Con Lucia, inspirada en Walter Scott, las cosas son a otro precio. Si La flauta es un paradigma del siglo XVIII, ésta lo es del romanticismo del XIX. De la Trinidad del belcanto -Rossini, Bellini y Donizetti- este último fue el más prolífico con 71 óperas.

El estreno ocurrió en el San Carlo de Nápoles en septiembre de 1835 y determinó su prestigio como el compositor más prestigioso del mundo, porque Rossini se despidió de la escena en 1829 y Bellini falleció, de 34 años, tres días antes del estreno de Lucia.

Si se agrega que Donizetti poseía inspiración, un sentido dramático desconocido entonces, y los buenos oficios de las grandes prima donna y que el tema Scott tenía los ingredientes para redondear un hit parade, no debe extrañar que jamás haya bajado del cartel de los teatros.

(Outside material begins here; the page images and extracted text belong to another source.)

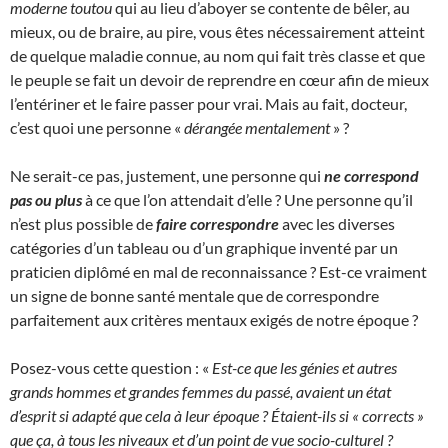
moderne toutou
qui au lieu d’aboyer se contente de bêler, au
mieux, ou de braire, au pire, vous êtes nécessairement atteint
de quelque maladie connue, au nom qui fait très classe et que
le peuple se fait un devoir de reprendre en cœur afin de mieux
l’entériner et le faire passer pour vrai. Mais au fait, docteur,
c’est quoi une personne «
dérangée mentalement
» ?
Ne serait-ce pas, justement, une personne qui
ne correspond
pas ou plus
à ce que l’on attendait d’elle ? Une personne qu’il
n’est plus possible de
faire correspondre
avec les diverses
catégories d’un tableau ou d’un graphique inventé par un
praticien diplômé en mal de reconnaissance ? Est-ce vraiment
un signe de bonne santé mentale que de correspondre
parfaitement aux critères mentaux exigés de notre époque ?
Posez-vous cette question : «
Est-ce que les génies et autres
grands hommes et grandes femmes du passé, avaient un état
d’esprit si adapté que cela à leur époque ? Étaient-ils si « corrects »
que ça, à tous les niveaux et d’un point de vue socio-culturel ?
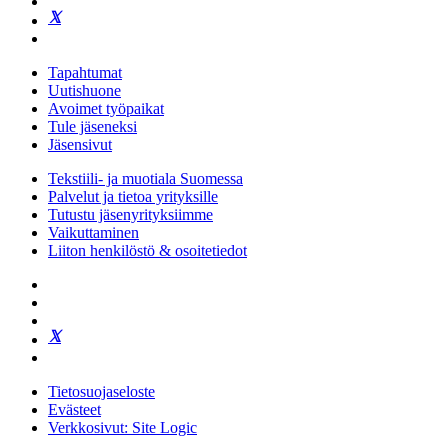
Tapahtumat
Uutishuone
Avoimet työpaikat
Tule jäseneksi
Jäsensivut
Tekstiili- ja muotiala Suomessa
Palvelut ja tietoa yrityksille
Tutustu jäsenyrityksiimme
Vaikuttaminen
Liiton henkilöstö & osoitetiedot
Tietosuojaseloste
Evästeet
Verkkosivut: Site Logic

Ocurre en una exótica Escocia de castillos derruidos con el colorido de los Kilts, el motor de la tragedia es el orgullo familiar, la injusticia pasea por los tres actos, hay escenas nocturnas, una en medio de una tormenta y otra en el cementerio, el tenor es celoso y resulta traicionado.

Pero sobre todo ofrece la escena del delirio, una de las más ambiciosas arias de exhibición vocal de todos los tiempos: Lucia, enajenada, vistiendo el camisón nupcial ensangrentado, ha asesinado a Arturo y cree estar casándose con Edgardo. La pobre cantante debe convencer al público de su locura mediante acrobacias estratosféricas que, paradójicamente, reclaman absoluta concentración y hasta le demandan ir al Mi bemol agudo, que irónicamente no está en el original.

La gran paradoja es que si bien Donizetti saboreó las mieles del triunfo con Lucia, ocho años después exteriorizó los primeros signos de una locura que en 1847 le condujo a la tumba. La ópera italiana hubiese quedado huérfana, a no ser por Verdi, su descendiente artístico, que en 1842 estrenó Nabucco en la Scala.